One of the great joys in life—and thereby also one of the great tragedies of the COVID-19 lockdown which prohibits such an activity—is strolling slowly through the stacks of a bookshop, scanning titles, rummaging through piles of worn books and trying to judge whether the wares are worthy of a purchase through whatever magical means one has devised to evaluate a book based mostly on its cover. The documentary film The Booksellers is mostly about this sacred activity of perusal and purchasing, and it mainly succeeds at translating the love for the bookshop into the cinematic medium.
The Booksellers details the local bookstore scene in New York, with an emphasis on those dealers specializing in rare books.

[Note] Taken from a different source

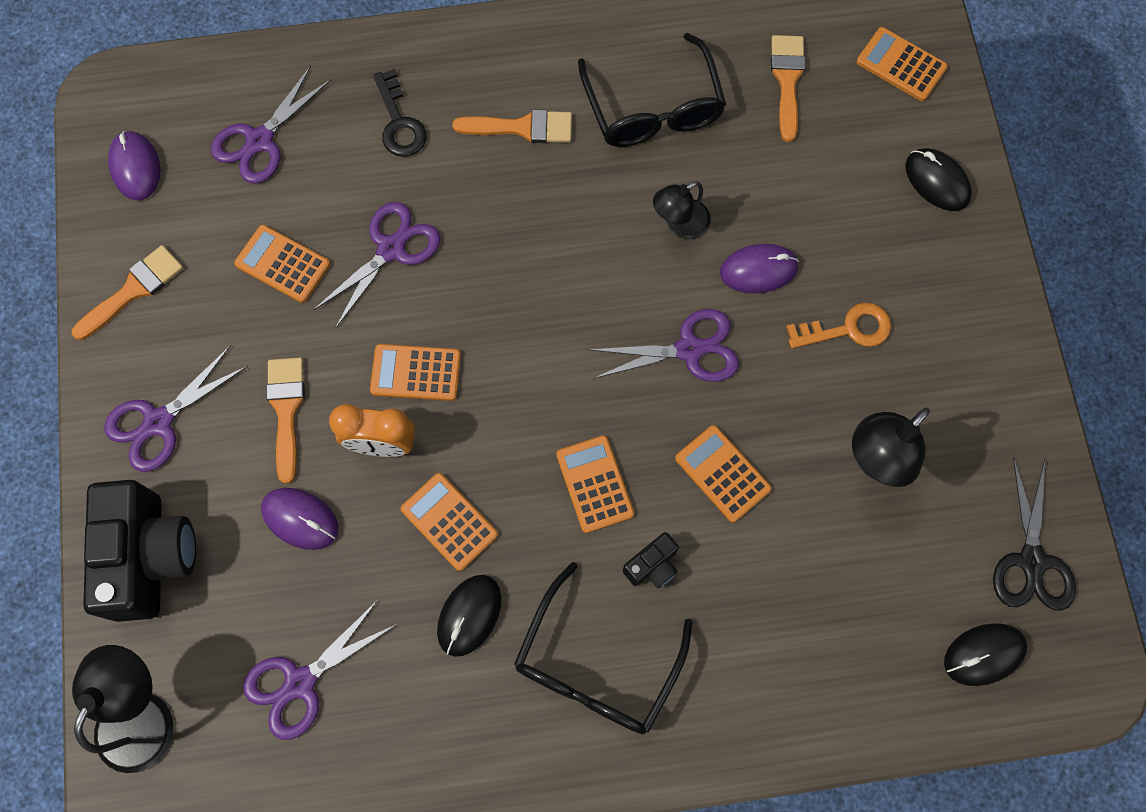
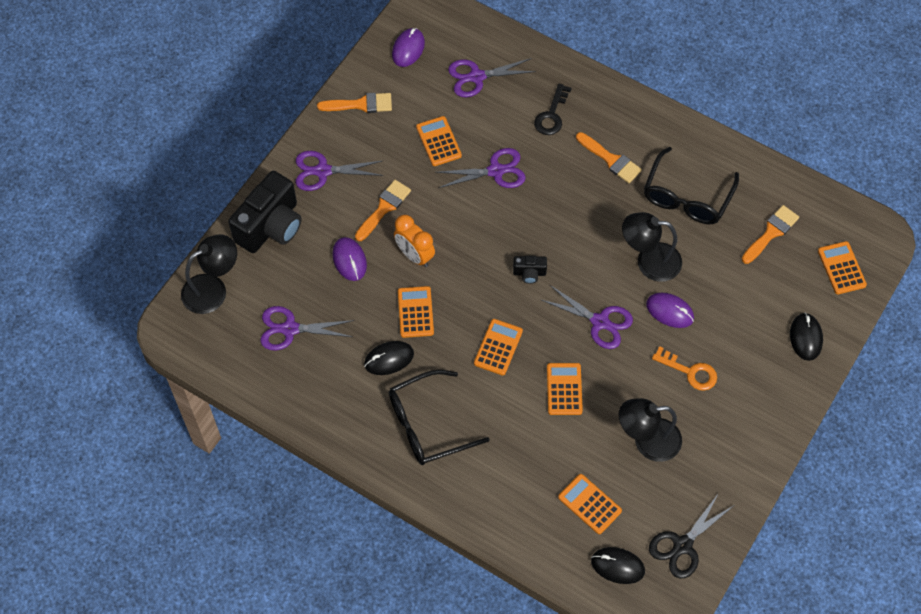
camera: 40 degrees right, 10 degrees down
orange calculator [370,344,461,401] -> orange calculator moved to [558,474,622,534]
black camera [623,532,679,588] -> black camera moved to [513,256,547,284]
black lamp [653,181,711,239] -> black lamp [622,212,682,282], size x1.56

The film offers a compelling, if scattershot and incomplete, history of the rise of the book trade in 20th-century Manhattan and surveys many of the challenges that this niche industry faces today. It introduces the viewer to several of the more prominent book merchants in the city and reveals something of their process for running their businesses, particularly the rather arcane methods they employ to acquire their stock.

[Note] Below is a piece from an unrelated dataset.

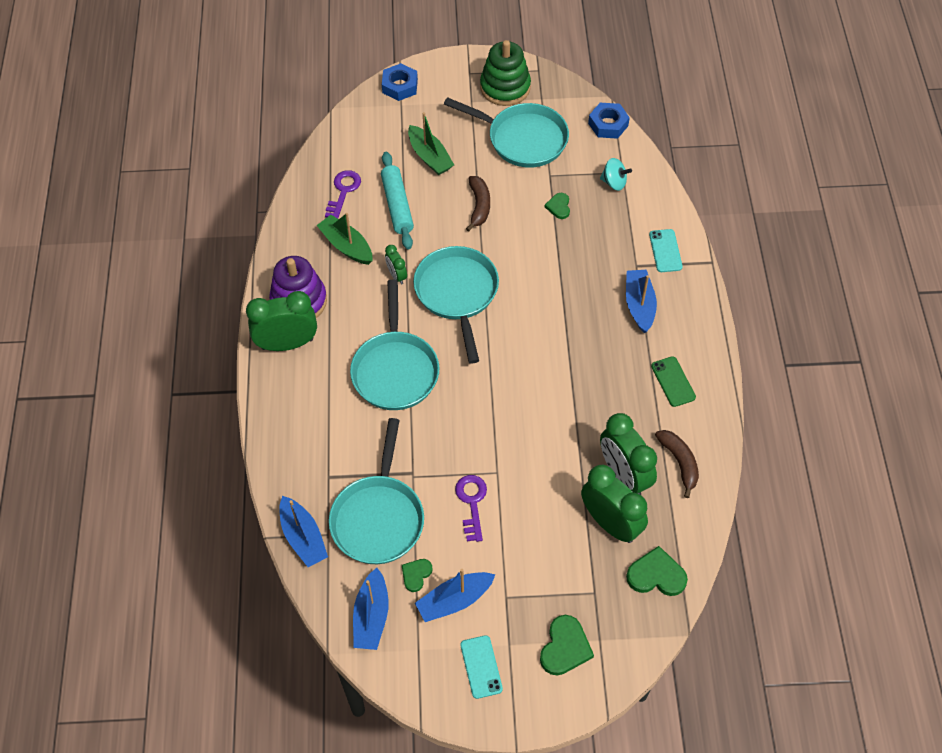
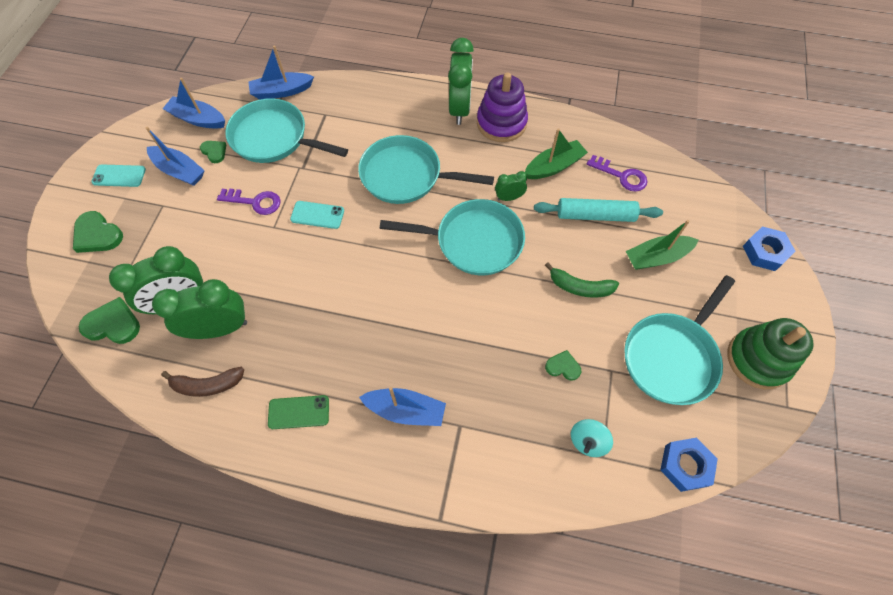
camera: 105 degrees right, 5 degrees up
blue boat [415,569,496,622] -> blue boat turned 135 degrees clockwise [146,127,205,186]
brown banana [466,176,490,232] -> green banana [545,262,619,298]
green heart [626,546,688,596] -> green heart turned 105 degrees counterclockwise [79,297,140,344]
turquoise phone [649,229,683,272] -> turquoise phone moved to [290,201,344,229]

Throughout the documentary, the topical focus wavers, as sometimes the film seems centered on the rare book as a physical object while at other times it shifts instead to the business of buying and selling books. It is strongest in the former situation, looking at the material culture of books, and weakest in the latter, examining the highs and lows of dealing in book peddling. This latter topic becomes especially problematic once the book dealers begin to whinge about the impact of the internet on their business. As seems to so often be the case with New Yorkers, they cannot grapple with the reality that most of the world does not live in New York City; they fail to understand that online sales or streaming (in the case of cinema) democratize access to cultural artifacts, allowing people in places such as Kentucky, Idaho or even Azerbaijan to enjoy the same books and films that used to be the exclusive privilege of New Yorkers. Fortunately, this segment of The Booksellers is quite short. Additionally, director D. W. Young does an admirable job of presenting contrasting viewpoints among the booksellers by allowing dissenting narration between them. Not all of the booksellers find the internet wholly deplorable (hilariously, those not condemning online sales are both non-native New Yorkers). Overall, Young keeps the film on track via a consistent tone, which could be described as reverential, and shifting from one book merchant to another often enough that the flip-flopping focus between books and the business of dealing them does not matter as much.

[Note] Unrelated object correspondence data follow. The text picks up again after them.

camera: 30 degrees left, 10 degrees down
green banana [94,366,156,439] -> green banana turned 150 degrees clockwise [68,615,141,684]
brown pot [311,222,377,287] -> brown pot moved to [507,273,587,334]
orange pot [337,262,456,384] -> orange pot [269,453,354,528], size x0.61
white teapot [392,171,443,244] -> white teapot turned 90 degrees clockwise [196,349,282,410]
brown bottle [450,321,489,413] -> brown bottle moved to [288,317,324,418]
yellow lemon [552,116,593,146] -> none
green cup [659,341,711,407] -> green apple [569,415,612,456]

Ultimately, The Booksellers triumphs at appealing to book-loving viewers. Young fills the film with a diverse cast of book merchants—there are women, people of color and young folks, even though this is an industry dominated, or so the viewer is told, by old white men—and a sweeping perspective on what constitutes book culture, ranging from Gutenberg Bibles to ‘90s hip-hop magazines. This should reel in the skeptics. In addition, The Booksellers is performing the same role as rebroadcasts of historical sporting contests in these times of quarantine: since no one can visit their local bookshop at the moment, allow the alchemy of the moving image to provide a stand-in, as The Booksellers takes viewers to about a dozen different bookstores throughout its runtime. This film is as close to a cherished pastime as we are going to get for quite a while.